Join, Or Die
Editor's Note: Over the holiday break, I spent a few millennia sitting on a plane reading articles about the Tea Party and looking at photos of some of their paraphernalia. While you don't want my opinion about the current state of their union, the images they used, especially the "Join, Or Die" flag, got me contemplating Walter Issacson's excellent biography, "Benjamin Franklin-An American Life". Somehow, that led me to this image which I offer to you readers.
Illustration by E. Berger
There are enough writers now who scoff at the notion of print magazines going the way of the dinosaur that we can drop the whole "going the way of the dinosaur" or "buggy whip" analogy. In any event, while there are no dinosaurs around these days, they are a pretty big business. And, while there aren't too many horse drawn carriages rolling around major American cities, there are still buggy whip manufacturers.
The current state of the newsstand distribution business is an altogether different nest of dinosaur eggs.

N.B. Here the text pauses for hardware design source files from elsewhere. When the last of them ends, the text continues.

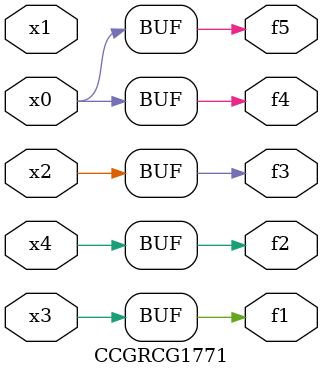
<source format=v>
module CCGRCG1771(
	input x0, x1, x2, x3, x4,
	output f1, f2, f3, f4, f5
);
	assign f1 = x3;
	assign f2 = x4;
	assign f3 = x2;
	assign f4 = x0;
	assign f5 = x0;
endmodule

</source>
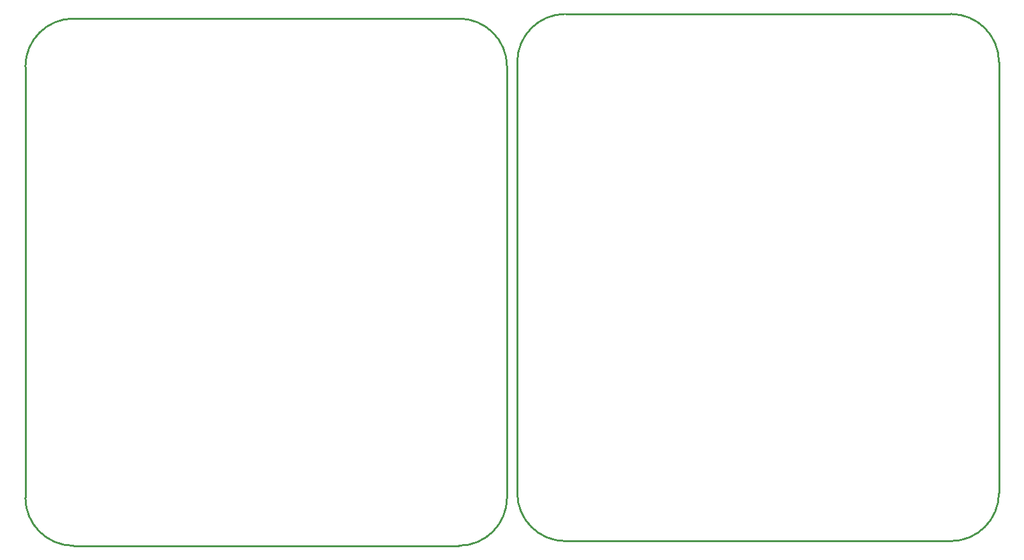
<source format=gko>
G04 Layer: BoardOutlineLayer*
G04 EasyEDA v6.5.22, 2022-12-30 10:19:24*
G04 cc661ac33e424cae800a4ac99e05d963,5dd06754fdd742daa6fe38bf62b7df6b,10*
G04 Gerber Generator version 0.2*
G04 Scale: 100 percent, Rotated: No, Reflected: No *
G04 Dimensions in millimeters *
G04 leading zeros omitted , absolute positions ,4 integer and 5 decimal *
%FSLAX45Y45*%
%MOMM*%

%ADD10C,0.2540*%
D10*
X6600200Y655309D02*
G01*
X6600200Y6375402D01*
X12349492Y16515D02*
G01*
X7238994Y16515D01*
X12988287Y6375402D02*
G01*
X12988287Y655309D01*
X7238994Y7014202D02*
G01*
X12349492Y7014202D01*
X76200Y594344D02*
G01*
X76200Y6314437D01*
X5825492Y-44450D02*
G01*
X714994Y-44450D01*
X6464287Y6314437D02*
G01*
X6464287Y594344D01*
X714994Y6953237D02*
G01*
X5825492Y6953237D01*
G75*
G01*
X5825487Y6953235D02*
G02*
X6464287Y6314435I0J-638800D01*
G75*
G01*
X714997Y-44450D02*
G02*
X76200Y594347I3J638800D01*
G75*
G01*
X76200Y6314435D02*
G02*
X714997Y6953235I638800J0D01*
G75*
G01*
X6464287Y594347D02*
G02*
X5825487Y-44450I-638800J3D01*
G75*
G01*
X12988287Y655312D02*
G02*
X12349488Y16515I-638799J3D01*
G75*
G01*
X6600200Y6375400D02*
G02*
X7238997Y7014200I638800J0D01*
G75*
G01*
X7238997Y16515D02*
G02*
X6600200Y655312I3J638800D01*
G75*
G01*
X12349488Y7014200D02*
G02*
X12988287Y6375400I0J-638800D01*

%LPD*%
M02*

</source>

In theory, the consolidation of the newsstand distribution business should have been a good thing for everyone. For publishers, piecing together a print order became much simpler because there are fewer wholesalers of wildly varying sizes and fewer people with wildly different agendas to negotiate with.

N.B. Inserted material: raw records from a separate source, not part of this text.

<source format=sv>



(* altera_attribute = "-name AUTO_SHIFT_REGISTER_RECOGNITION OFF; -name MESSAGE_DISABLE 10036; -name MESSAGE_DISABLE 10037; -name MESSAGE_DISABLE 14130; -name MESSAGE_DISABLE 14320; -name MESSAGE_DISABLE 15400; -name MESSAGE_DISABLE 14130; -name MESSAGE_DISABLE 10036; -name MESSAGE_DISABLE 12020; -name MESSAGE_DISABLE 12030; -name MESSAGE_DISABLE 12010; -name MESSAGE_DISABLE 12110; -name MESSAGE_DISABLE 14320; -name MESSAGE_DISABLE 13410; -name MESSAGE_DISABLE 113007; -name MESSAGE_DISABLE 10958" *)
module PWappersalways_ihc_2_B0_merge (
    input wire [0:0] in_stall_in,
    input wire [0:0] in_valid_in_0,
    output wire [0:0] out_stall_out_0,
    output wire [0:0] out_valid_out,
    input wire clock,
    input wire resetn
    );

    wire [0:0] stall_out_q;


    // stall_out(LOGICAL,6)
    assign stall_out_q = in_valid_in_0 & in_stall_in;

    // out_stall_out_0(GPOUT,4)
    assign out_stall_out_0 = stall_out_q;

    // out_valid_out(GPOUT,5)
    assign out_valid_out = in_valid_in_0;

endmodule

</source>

For wholesalers, the elimination of some nearby competitors and the consolidation of their presence in key regions should have made life easier. It also provided a chance to create firmer relationships with major national retailers. There was the possibility of breaking into new national markets.

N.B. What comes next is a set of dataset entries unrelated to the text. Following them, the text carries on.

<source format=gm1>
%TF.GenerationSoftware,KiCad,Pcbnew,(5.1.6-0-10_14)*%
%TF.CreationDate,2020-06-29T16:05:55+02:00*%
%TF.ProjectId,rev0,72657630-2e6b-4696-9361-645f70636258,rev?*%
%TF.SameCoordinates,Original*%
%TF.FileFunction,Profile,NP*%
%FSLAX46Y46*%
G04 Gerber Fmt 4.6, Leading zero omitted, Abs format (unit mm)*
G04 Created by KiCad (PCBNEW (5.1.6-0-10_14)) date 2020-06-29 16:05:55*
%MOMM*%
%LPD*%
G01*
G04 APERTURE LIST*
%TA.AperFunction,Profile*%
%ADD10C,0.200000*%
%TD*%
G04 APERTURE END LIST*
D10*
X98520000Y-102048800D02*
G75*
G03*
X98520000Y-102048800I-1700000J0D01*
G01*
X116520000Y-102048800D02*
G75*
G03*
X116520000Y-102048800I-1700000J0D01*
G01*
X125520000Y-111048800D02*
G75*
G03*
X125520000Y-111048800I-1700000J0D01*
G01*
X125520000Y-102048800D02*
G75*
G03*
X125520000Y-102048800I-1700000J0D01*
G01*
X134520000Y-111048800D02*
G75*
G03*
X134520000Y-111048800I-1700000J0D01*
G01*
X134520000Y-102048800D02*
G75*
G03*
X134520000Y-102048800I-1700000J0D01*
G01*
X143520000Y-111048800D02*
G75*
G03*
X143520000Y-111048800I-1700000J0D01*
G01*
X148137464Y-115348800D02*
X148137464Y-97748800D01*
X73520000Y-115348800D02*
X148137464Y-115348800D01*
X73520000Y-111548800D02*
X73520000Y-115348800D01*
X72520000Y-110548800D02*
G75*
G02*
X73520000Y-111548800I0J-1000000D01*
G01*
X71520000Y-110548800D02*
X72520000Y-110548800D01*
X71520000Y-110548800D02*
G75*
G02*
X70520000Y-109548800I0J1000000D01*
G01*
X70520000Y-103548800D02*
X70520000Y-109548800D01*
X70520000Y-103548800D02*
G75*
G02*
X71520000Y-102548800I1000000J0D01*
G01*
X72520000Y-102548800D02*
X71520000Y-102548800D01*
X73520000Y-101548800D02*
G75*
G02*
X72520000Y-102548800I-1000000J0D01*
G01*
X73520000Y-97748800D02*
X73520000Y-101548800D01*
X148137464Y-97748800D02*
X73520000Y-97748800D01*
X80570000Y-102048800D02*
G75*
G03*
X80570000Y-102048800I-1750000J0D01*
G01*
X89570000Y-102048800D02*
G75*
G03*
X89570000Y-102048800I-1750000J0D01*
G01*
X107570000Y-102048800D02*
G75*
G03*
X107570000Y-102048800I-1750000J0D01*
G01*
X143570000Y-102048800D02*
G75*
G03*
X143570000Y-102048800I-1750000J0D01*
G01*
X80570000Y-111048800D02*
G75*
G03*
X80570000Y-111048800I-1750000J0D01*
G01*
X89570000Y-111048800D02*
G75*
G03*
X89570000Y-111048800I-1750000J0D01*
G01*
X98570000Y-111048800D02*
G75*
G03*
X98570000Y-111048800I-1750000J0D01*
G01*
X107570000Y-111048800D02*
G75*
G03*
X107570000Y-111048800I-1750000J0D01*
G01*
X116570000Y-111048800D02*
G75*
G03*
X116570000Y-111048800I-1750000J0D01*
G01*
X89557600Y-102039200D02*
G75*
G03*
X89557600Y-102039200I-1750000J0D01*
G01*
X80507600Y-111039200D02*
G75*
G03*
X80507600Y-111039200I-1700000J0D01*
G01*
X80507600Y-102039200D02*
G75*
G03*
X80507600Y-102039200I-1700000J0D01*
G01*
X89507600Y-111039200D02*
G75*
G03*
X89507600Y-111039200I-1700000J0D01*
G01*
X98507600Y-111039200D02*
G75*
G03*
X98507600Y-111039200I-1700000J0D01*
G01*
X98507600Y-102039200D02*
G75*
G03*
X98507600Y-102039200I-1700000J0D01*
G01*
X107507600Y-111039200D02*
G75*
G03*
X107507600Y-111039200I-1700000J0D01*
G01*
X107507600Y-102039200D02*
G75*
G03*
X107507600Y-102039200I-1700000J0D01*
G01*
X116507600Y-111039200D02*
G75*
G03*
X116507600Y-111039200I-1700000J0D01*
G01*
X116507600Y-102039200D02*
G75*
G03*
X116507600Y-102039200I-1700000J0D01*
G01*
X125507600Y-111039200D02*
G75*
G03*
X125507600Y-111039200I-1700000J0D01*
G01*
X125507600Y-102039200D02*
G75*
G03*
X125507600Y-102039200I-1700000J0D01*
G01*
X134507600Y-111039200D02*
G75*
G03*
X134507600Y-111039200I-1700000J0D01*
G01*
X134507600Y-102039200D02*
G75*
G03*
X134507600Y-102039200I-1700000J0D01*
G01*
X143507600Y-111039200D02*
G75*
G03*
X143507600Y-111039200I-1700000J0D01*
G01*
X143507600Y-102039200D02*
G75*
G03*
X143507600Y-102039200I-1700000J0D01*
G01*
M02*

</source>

Retailers were finally able to consolidate their service levels, streamline their invoicing and payments and bring magazine distribution up to levels comparable to their other DSD delivery agents.
Some of that happened and whether or not any of it is a good thing most likely depends on which side of the table you sit on. Are you a glass half full or half empty kind of person?
What more than fifteen years of consolidation has not done is streamlined how we measure success in our business. All the links in our distribution chain look at it differently.
For an SBT retailer, a 35% sell through should be meaningless because they only paid for what they sold and they never carried the other 65% on their books (Although the savvier ones should wonder what could have sold in the space where those returns came from).
For a publisher, a 35% sell through can mean a profit if their production costs were not too high. It can also be a break even point. Or it can be a loss. It all depends on those pesky printing and shipping costs. Plus whatever else the wholesalers, retailers and national distributors tack onto the final bill. Those add ons can add up.
For a national distributor, selling a magazine at 35% is pretty much the same as a national distributor that sells it at 55% or 15%. For them, the only difference in many cases (Unless the contract is creative and has efficiency tied in) is the volume of sales. A publisher client with a 15% sell through is either on the way out of business, or about to get a lot of hand holding if they still have a stack of cash and the will to fix what is wrong. Hand holding a publisher can be expensive. On the other hand, a lot of hand holding for a +50% client at least means there's money coming in, and the potential for more.
But in the end, what about the reader? After all, our goal here, in this little brackish, increasingly shallow tidal pool of the publishing industry is to sell as many copies of as many magazines as possible. Isn't it?
Is the solution to meld the national distributors (ND's) and wholesalers together? I've heard this idea kicked around. Ideally the goal of the ND's is to market and advocate for the publishers to the wholesaling and retailing community. If ND's are not there, who advocates for the publisher? Wholesalers should be invested in the success of the products they market but it often seems as though it's simpler for them to push a button and say "No" than to dig in and try to understand what is presented to them. To be fair, many on the publishing side still don't really understand what is involved in wholesaling magazines.
And distributing magazines to the newsstand, in spite of all of the technological advances we've seen over the last twenty years is still very labor intensive. We don't see as much local knowledge of the stores and markets serviced as we should expect.
There's no denying that readers have not been picking up newsstand copies in the quantities that they used to. Sales have been declining for many years. We've seen some positive trends like the successful launches of HGTV Magazine and Food Network Magazine. There's great news on the specialty front as Book A Zines and specials bring in high cover prices and high sales. Mr. Magazine (tm), Samir Husni counted 242 regular frequency magazine launches in 2012.
At the same time, we have seen the declines in traditionally strong categories as well as the near elimination of some categories that were traditionally industry leaders in the last two decades. These declines wipe out the gains that have been hard won.
Maybe we've lost our way. In all of our obsessing over consolidating, efficiency, will we or won't we survive, we've forgotten that this is a hand sell, one at a time, get the people into the stores kind of business. There don't seem to be any short cuts to achieve that end. There are a lot of great tools these days that should make our job more efficient. But we still have to get readers to find the rack, stop in front of the rack, pick up a magazine and then make the decision to buy the magazine. We know people like magazines, we just have to get them to buy them.